# Reading text:
↓↓↓
Born in Tennessee in 1828, Lockert married in the early 1850s and at the beginning of the war was a blacksmith in Montgomery County, using as a Clarksville as post office address. He enlisted 5/27/1861 in company that became Company K of the 14th Tennessee, organizing near Clarksville for Confederate service, and was elected Captain by the company, whether he had any prewar militia experience is unknown. The regiment organized in May and early June 1861, and mustered in with 11 companies. In September they took part in Lee’s unsuccessful Cheat Mountain Campaign in western Virginia and later in the year marched to Winchester, joining Jackson’s forces in the Valley, taking part in the Romney Campaign in January 1862, which temporarily cleared Union forces out of the lower Shenandoah.
↑↑↑
(Saved entries)
↓↓↓
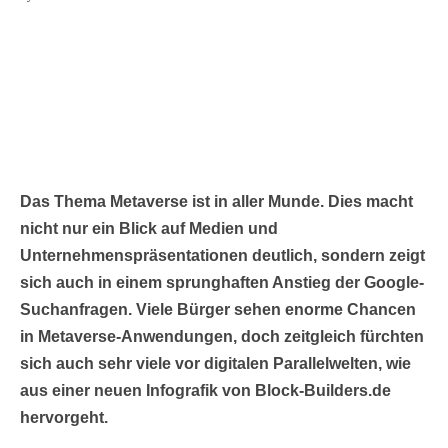
Das Thema Metaverse ist in aller Munde. Dies macht
nicht nur ein Blick auf Medien und
Unternehmenspräsentationen deutlich, sondern zeigt
sich auch in einem sprunghaften Anstieg der Google-
Suchanfragen. Viele Bürger sehen enorme Chancen
in Metaverse-Anwendungen, doch zeitgleich fürchten
sich auch sehr viele vor digitalen Parallelwelten, wie
aus einer neuen Infografik von Block-Builders.de
hervorgeht.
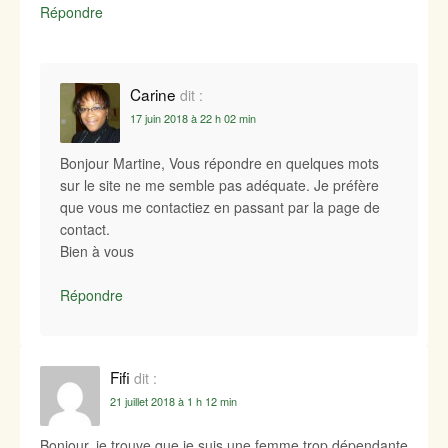
Répondre
Carine
dit :
17 juin 2018 à 22 h 02 min
Bonjour Martine, Vous répondre en quelques mots
sur le site ne me semble pas adéquate. Je préfère
que vous me contactiez en passant par la page de
contact.
Bien à vous
Répondre
Fifi
dit :
21 juillet 2018 à 1 h 12 min
Bonjour, je trouve que je suis une femme trop dépendante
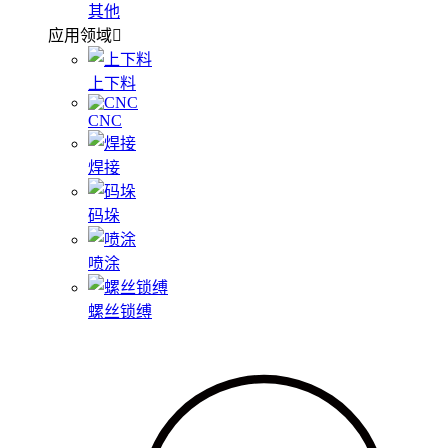
其他
应用领域
上下料
CNC
焊接
码垛
喷涂
螺丝锁缚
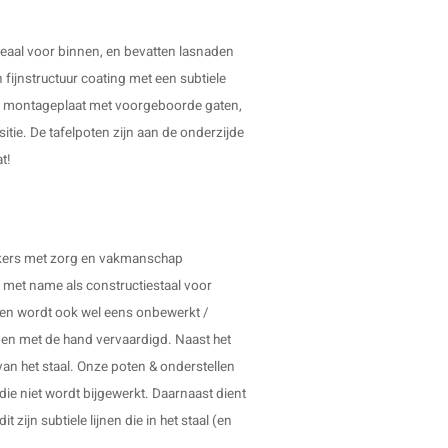
eaal voor binnen, en bevatten lasnaden
 fijnstructuur coating met een subtiele
len montageplaat met voorgeboorde gaten,
tie. De tafelpoten zijn aan de onderzijde
t!
erkers met zorg en vakmanschap
t met name als constructiestaal voor
r en wordt ook wel eens onbewerkt /
en met de hand vervaardigd. Naast het
van het staal. Onze poten & onderstellen
die niet wordt bijgewerkt. Daarnaast dient
 zijn subtiele lijnen die in het staal (en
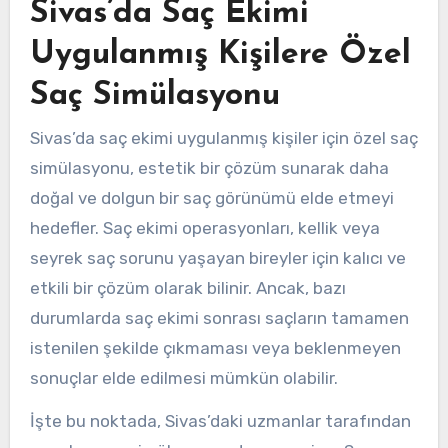
Sivas’da Saç Ekimi
Uygulanmış Kişilere Özel
Saç Simülasyonu
Sivas’da saç ekimi uygulanmış kişiler için özel saç
simülasyonu, estetik bir çözüm sunarak daha
doğal ve dolgun bir saç görünümü elde etmeyi
hedefler. Saç ekimi operasyonları, kellik veya
seyrek saç sorunu yaşayan bireyler için kalıcı ve
etkili bir çözüm olarak bilinir. Ancak, bazı
durumlarda saç ekimi sonrası saçların tamamen
istenilen şekilde çıkmaması veya beklenmeyen
sonuçlar elde edilmesi mümkün olabilir.
İşte bu noktada, Sivas’daki uzmanlar tarafından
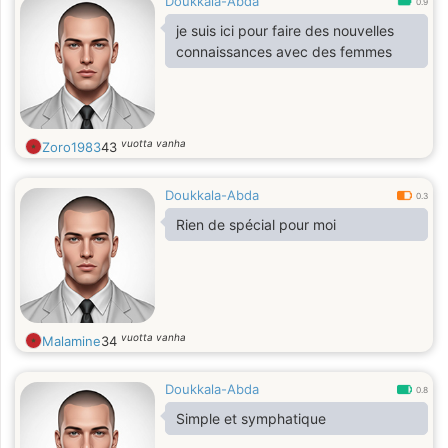
Doukkala-Abda
0.9
je suis ici pour faire des nouvelles
connaissances avec des femmes
vuotta vanha
Zoro1983
43
Doukkala-Abda
0.3
Rien de spécial pour moi
vuotta vanha
Malamine
34
Doukkala-Abda
0.8
Simple et symphatique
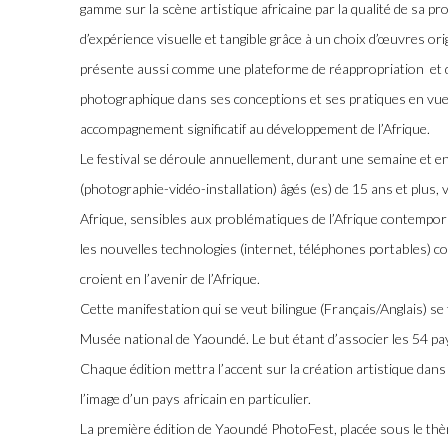
gamme sur la scène artistique africaine par la qualité de sa 
d’expérience visuelle et tangible grâce à un choix d’œuvres orig
présente aussi comme une plateforme de réappropriation et 
photographique dans ses conceptions et ses pratiques en vue 
accompagnement significatif au développement de l’Afrique.
Le festival se déroule annuellement, durant une semaine et ent
(photographie-vidéo-installation) âgés (es) de 15 ans et plus, 
Afrique, sensibles aux problématiques de l’Afrique contemporai
les nouvelles technologies (internet, téléphones portables) 
croient en l’avenir de l’Afrique.
Cette manifestation qui se veut bilingue (Français/Anglais) se
Musée national de Yaoundé. Le but étant d’associer les 54 pays
Chaque édition mettra l’accent sur la création artistique dans
l’image d’un pays africain en particulier.
La première édition de Yaoundé PhotoFest, placée sous le th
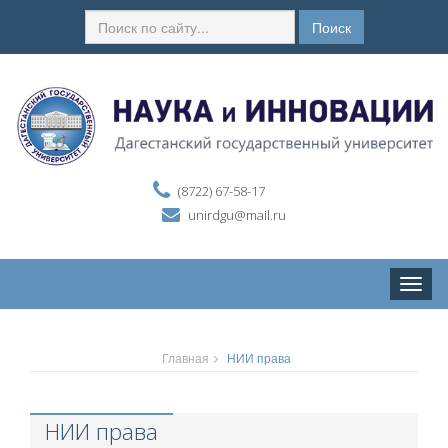
Поиск
(8722) 67-58-17
unirdgu@mail.ru
Toggle
naviga
Главная
НИИ права
НИИ права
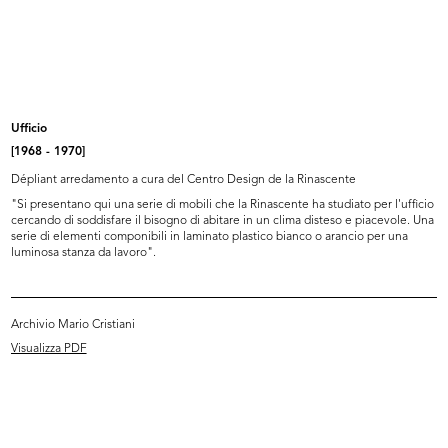
Premiazione e inaugurazione della
Premiazione e inaugurazione della
m...
m...
10/10/1957
10/10/1957
Ufficio
[1968 - 1970]
Dépliant arredamento a cura del Centro Design de la Rinascente
"Si presentano qui una serie di mobili che la Rinascente ha studiato per l'ufficio
cercando di soddisfare il bisogno di abitare in un clima disteso e piacevole. Una
serie di elementi componibili in laminato plastico bianco o arancio per una
luminosa stanza da lavoro".
Premiazione e inaugurazione della
Mostra del Compasso d'Oro alla
Archivio Mario Cristiani
m...
fier...
10/10/1957
1957
Visualizza PDF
↑↑↑
# Directions for this task:
According to the text about Lockert's Civil War service, what was his trade when the war began? The material was drawn from a separate source.

# Completed task:
He was a blacksmith in Montgomery County.